■ SOURCE EXTRACT
☆ ☆ ☆ ☆ ☆
-- Cutting-edge genetic techniques combined with small molecule pharmacology confirm drug discovery approach for developing novel pain therapies --
CAMBRIDGE, Mass.--(BUSINESS WIRE)--Quartet Medicine, a biotechnology company focused on the discovery and development of novel treatments for chronic pain and inflammation, today announced that new study findings, for the first time, demonstrate the critical role that tetrahydrobiopterin (BH4) plays in regulating disease at the intersection of the peripheral nervous system and the immune system. Using tissue-specific genetic models combined with small molecule tool compounds, the article provides preclinical validation for the therapeutic modulation of BH4 to treat pain hypersensitivity. Additionally, the article describes a novel, translational biomarker for specifically assessing target engagement in preclinical and clinical testing.
“The article also underscores sepiapterin reductase as an attractive drug target for the development of a potentially safe and efficacious treatment for chronic pain and inflammation.”
The research was conducted by Quartet’s scientific co-founder, Clifford Woolf, M.D., Ph.D., Professor of Neurology and Neurobiology at Harvard Medical School and Director of the F.M. Kirby Neurobiology Center at Boston Children’s Hospital, and his colleagues. The article was published today in Neuron (Volume 86, Issue 6, June 17, 2015 pp.1393-1406). Key findings of the article include:
- Overexpression of GTP cyclohydrolase 1 (GCH1, the rate limiting enzyme in de novo BH4 synthesis) in peripheral neurons increases BH4 levels leading to increased pain hypersensitivity in mice,
- Peripheral nerve-specific inducible knockout of GCH1 reduces BH4 and reverses painful hypersensitivity,
- Systemic inhibition of sepiapterin reductase (SPR, the final enzyme in the BH4 de novo synthesis pathway) using a small molecule tool compound in multiple preclinical efficacy models reduces elevated BH4 levels in injured neurons and macrophages resulting in an improvement in pain-related behavior, and
- Sepiapterin is a specific, sensitive and quantifiable biomarker of SPR inhibition.
These preclinical findings further support the development of BH4 modulators as promising alternatives to existing pain therapies that largely target the central nervous system, and offer a potentially better side effect profile without the risk of addiction.
“These studies from the Woolf Lab and their collaborators expand Quartet’s understanding of BH4’s role in mediating pain and inflammation, and further support the association between the human genetics linking reduced BH4 levels to improved outcomes in chronic pain,” said Kevin Pojasek, Ph.D., Quartet’s President and acting Chief Executive Officer. “The article also underscores sepiapterin reductase as an attractive drug target for the development of a potentially safe and efficacious treatment for chronic pain and inflammation.”
☆ ☆ ☆ ☆ ☆
■ QUESTIONS
1. Revise the announcement from "These preclinical findings" up to and including "risk of addiction.", replacing "addiction" with "dependence".
2. Answer these questions using the announcement.
(a) In which journal was the article published?
(b) Who is Quartet's President and acting Chief Executive Officer?
(c) According to the key findings, sepiapterin is a biomarker of what?

■ DATASET ENTRIES
☆ ☆ ☆ ☆ ☆
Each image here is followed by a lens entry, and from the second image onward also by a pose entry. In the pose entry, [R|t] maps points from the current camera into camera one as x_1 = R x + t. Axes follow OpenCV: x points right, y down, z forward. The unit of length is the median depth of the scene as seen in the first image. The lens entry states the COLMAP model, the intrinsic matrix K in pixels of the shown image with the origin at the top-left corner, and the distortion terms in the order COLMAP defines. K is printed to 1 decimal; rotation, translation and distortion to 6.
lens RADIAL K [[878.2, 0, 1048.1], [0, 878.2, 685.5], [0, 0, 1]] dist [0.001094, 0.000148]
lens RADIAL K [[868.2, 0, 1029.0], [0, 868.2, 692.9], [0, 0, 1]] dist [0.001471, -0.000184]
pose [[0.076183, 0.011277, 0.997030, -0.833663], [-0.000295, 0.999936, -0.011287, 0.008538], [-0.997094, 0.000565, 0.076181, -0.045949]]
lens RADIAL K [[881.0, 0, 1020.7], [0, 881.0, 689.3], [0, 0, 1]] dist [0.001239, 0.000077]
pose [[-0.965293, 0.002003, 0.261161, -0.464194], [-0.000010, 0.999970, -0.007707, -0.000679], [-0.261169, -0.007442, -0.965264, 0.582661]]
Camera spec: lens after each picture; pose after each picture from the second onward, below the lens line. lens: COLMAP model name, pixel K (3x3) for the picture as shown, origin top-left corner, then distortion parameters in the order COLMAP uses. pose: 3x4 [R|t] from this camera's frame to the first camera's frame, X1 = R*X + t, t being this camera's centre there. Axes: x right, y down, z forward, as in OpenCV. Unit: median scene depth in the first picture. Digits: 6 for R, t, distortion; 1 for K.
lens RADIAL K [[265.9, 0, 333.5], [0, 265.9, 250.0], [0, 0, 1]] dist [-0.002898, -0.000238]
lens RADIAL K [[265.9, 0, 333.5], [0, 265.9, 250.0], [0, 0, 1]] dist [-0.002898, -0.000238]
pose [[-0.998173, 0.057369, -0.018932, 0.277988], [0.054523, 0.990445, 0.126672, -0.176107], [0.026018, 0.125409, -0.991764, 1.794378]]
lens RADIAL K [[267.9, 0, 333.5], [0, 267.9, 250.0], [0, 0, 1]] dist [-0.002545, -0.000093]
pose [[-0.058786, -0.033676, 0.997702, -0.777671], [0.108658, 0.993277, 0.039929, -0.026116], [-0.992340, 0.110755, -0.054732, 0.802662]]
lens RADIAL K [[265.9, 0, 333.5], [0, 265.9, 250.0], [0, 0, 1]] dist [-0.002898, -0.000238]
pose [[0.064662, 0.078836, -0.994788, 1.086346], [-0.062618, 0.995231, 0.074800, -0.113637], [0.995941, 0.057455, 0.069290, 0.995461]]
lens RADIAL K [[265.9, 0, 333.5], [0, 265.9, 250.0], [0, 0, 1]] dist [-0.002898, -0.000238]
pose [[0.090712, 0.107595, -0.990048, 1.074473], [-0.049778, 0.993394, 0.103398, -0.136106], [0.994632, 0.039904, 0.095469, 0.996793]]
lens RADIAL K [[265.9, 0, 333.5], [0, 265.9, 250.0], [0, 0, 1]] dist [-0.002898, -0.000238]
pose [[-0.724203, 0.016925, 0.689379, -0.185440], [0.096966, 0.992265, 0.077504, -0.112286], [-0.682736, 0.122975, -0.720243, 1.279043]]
☆ ☆ ☆ ☆ ☆
■ OUTPUTS FOR THE TASKS
1.
These preclinical findings further support the development of BH4 modulators as promising alternatives to existing pain therapies that largely target the central nervous system, and offer a potentially better side effect profile without the risk of dependence.

2.
(a) Neuron
(b) Kevin Pojasek, Ph.D.
(c) SPR inhibition